Jika dari perilaku saat kampanye saja tidak tercermin teladan sebagai sosok pemimpin untuk menjaga keselamatan masyarakat dari penyakit yang sedang mewabah ini, lalu bagaimana bisa diharapkan mampu menjadi tumpuan masyarakat dalam mengatasi berbagai persoalan yang akan terjadi? Maka, tentunya ini akan jadi pertimbangan dalam memilih sosok pemimpin mereka nantinya.
Dengan demikian, mengingat demokrasi dikenal sebagai sistem yang mengunggulkan suara rakyat, seharusnya mampu mengutamakan nasib keselamatan jiwa rakyat. Meskipun Pilkada sebagai pesta demokrasi yang dianggap menjadi ajang penting dalam pemilihan pemimpin.
Namun sejatinya pesta demokrasi yakni Pemilu atau Pilkada, menurut Ekonom Emil Salim, merupakan momentum ‘perkawinan’ antara kedua kelompok politikus dan pengusaha (Kompas.com, 3 Desember 2020). Sehingga, tidak heran jika Pilkada tetap kekeuh digelar meskipun dengan berbagai alasan seperti kekhawatiran kekosongan kepemimpinan karena jabatan kepala daerahnya berakhir.
Maka, hal ini makin menegaskan tentang wajah sesungguhnya sistem demokrasi. Bahwa kedaulatan di tangan rakyat, bukanlah di tangan rakyat biasa saja, tapi rakyat “kapital” pemegang kuasa modal yang menjadi pendukung para kontestan tersebut.
Saatnya rakyat mendamba pemimpin yang mengutamakan kepentingan rakyat dengan mengurusi rakyat secara sungguh-sungguh dan melindungi rakyat dari segala ancaman kelaparan, bencana juga wabah penyakit seperti ancaman tertular dari virus Covid-19 di masa pandemi ini. Tidak hanya itu, pemimpin yang ada seharusnya juga mampu mengantarkan rakyat mendapatkan hidup dalam keberkahan yaitu dengan taat dan menjalani hukum-hukum dari Sang Pencipta.

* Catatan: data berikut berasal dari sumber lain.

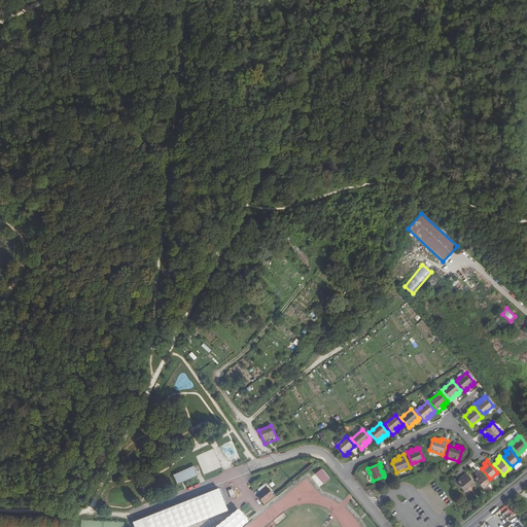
[(174,476),(178,485),(198,476),(194,466),(174,476)]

Karena itu, Rasulullah bersabda dalam sebuah hadits tentang seorang pemimpin. “Imam (Khalifah) adalah raa’in (pengurus rakyat) dan ia bertanggung jawab atas pengurusan rakyatnya.†(HR al-Bukhari).
Dengan demikian, masih adakah dalam sistem demokrasi ini pemimpin yang didamba rakyat untuk menjadi pelindung di tengah bahaya wabah mendunia ini, jika ajang pemikirannya saja berlangsung di masa pandemi? Wallahu a’lam bisshowab.